### Task directions
Leaving the pictures aside, write out the whole listing below exactly.

### Material provided
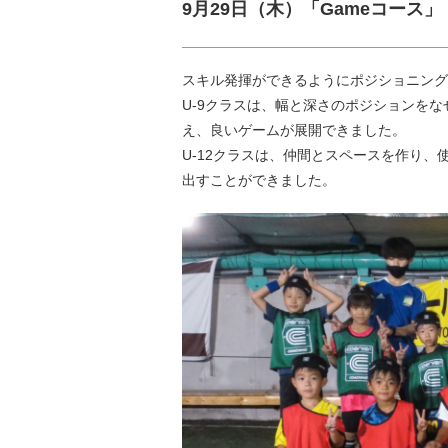
9月29日（木）「Gameコース」
スキル発揮ができるようにポジショニング
U-9クラスは、幅と深さのポジションを
え、良いゲームが展開できました。
U-12クラスは、仲間とスペースを作り
出すことができました。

### Result for this exercise
9月29日（木）「Gameコース」
スキル発揮ができるようにポジショニング
U-9クラスは、幅と深さのポジションを
え、良いゲームが展開できました。
U-12クラスは、仲間とスペースを作り
出すことができました。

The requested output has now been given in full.